• _GOAL OF THE EXERCISE_:
The answer must be an exact copy of the lines from the one with "background: #404040 ->" through the final line of the records below, with no pictures.

(Saved data entries)
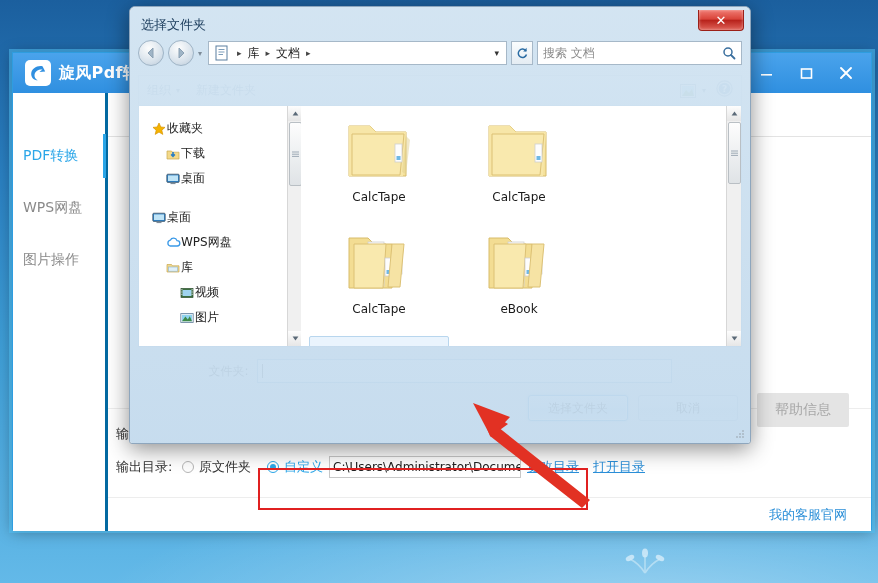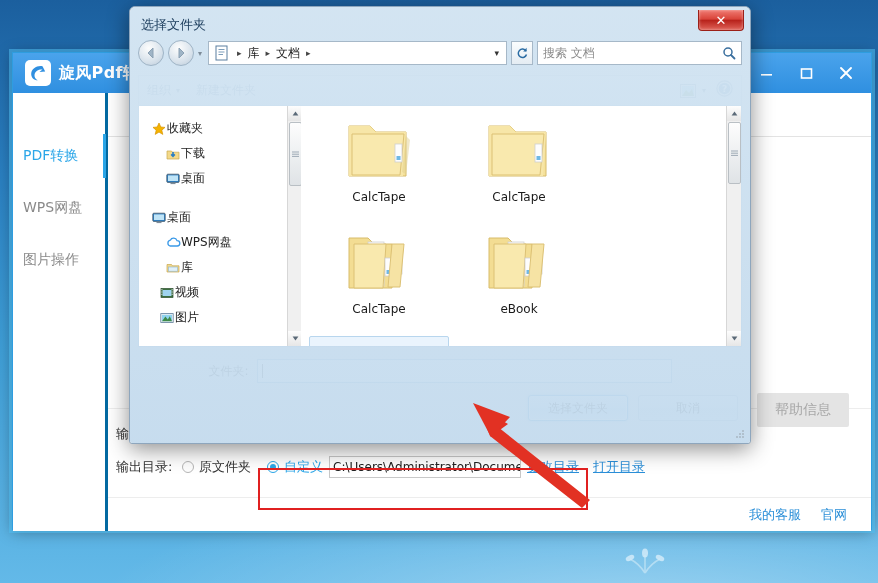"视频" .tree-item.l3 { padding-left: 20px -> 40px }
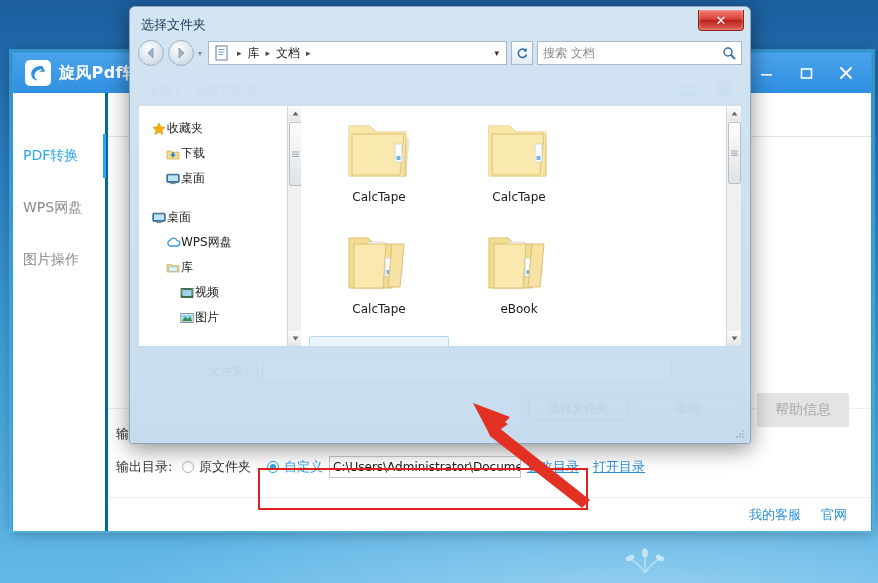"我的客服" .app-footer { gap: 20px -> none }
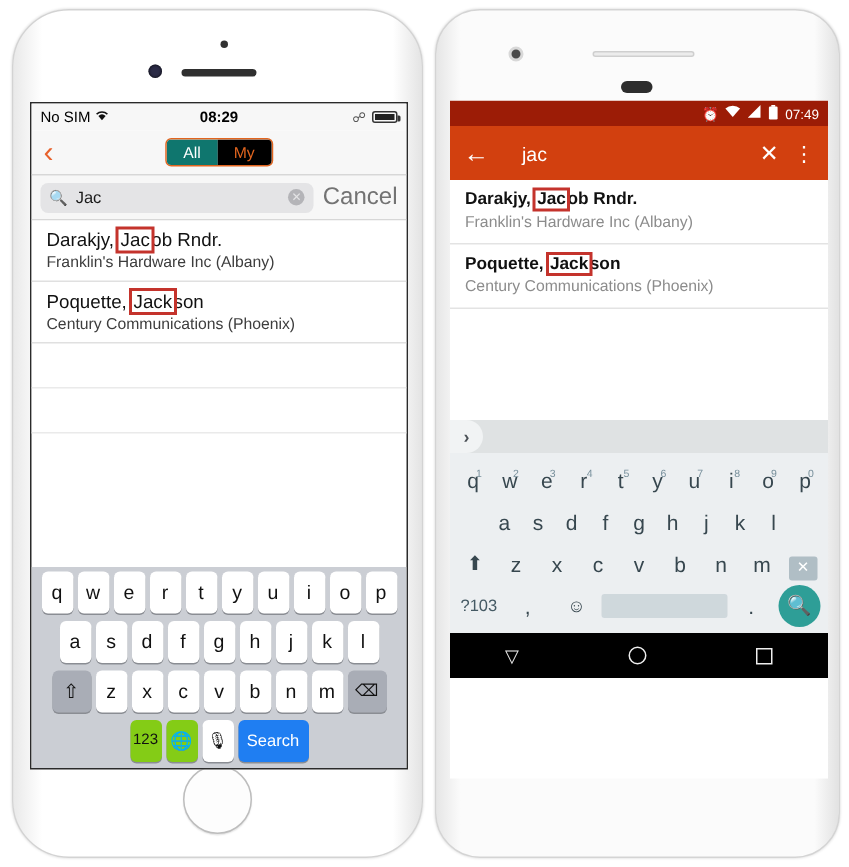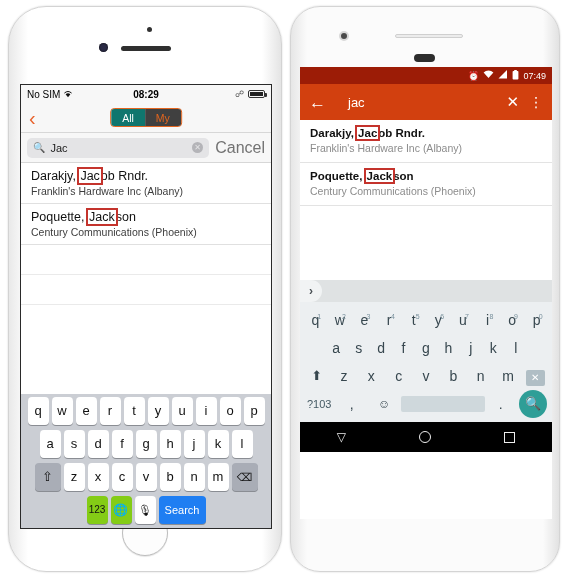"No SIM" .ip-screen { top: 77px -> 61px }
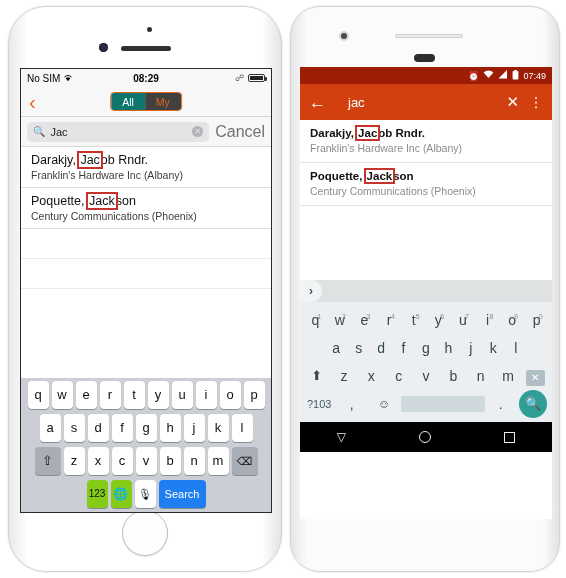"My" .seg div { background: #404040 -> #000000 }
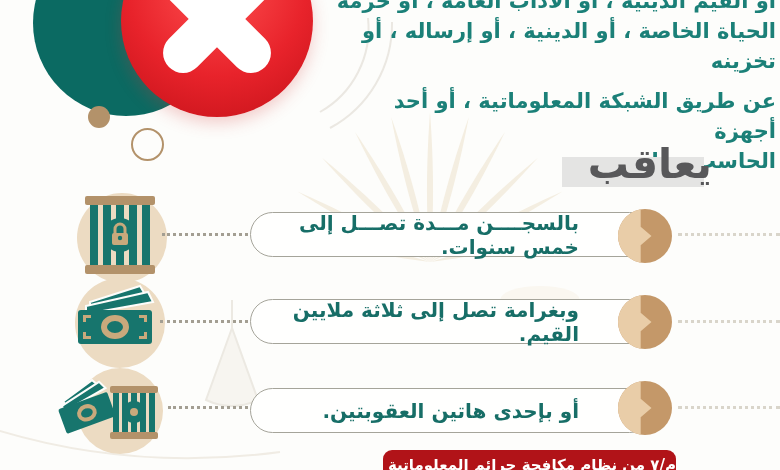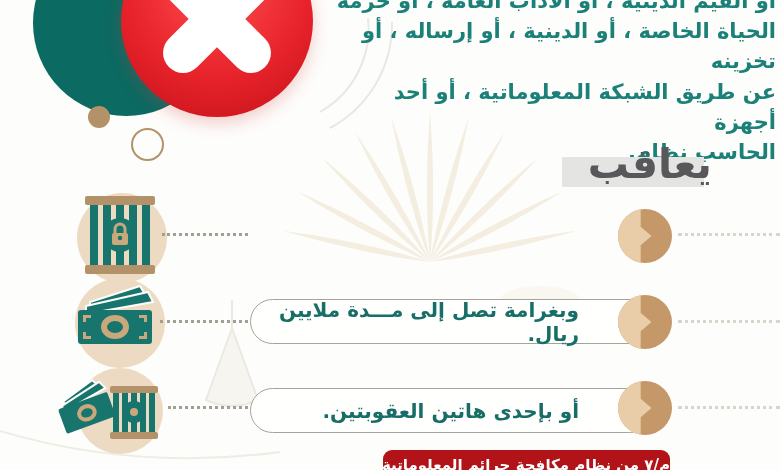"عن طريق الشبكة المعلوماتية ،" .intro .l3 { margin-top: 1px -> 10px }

• _RESULT_:
"My" .seg div { background: #404040 -> #000000 }
"عن طريق الشبكة المعلوماتية ،" .intro .l3 { margin-top: 1px -> 10px }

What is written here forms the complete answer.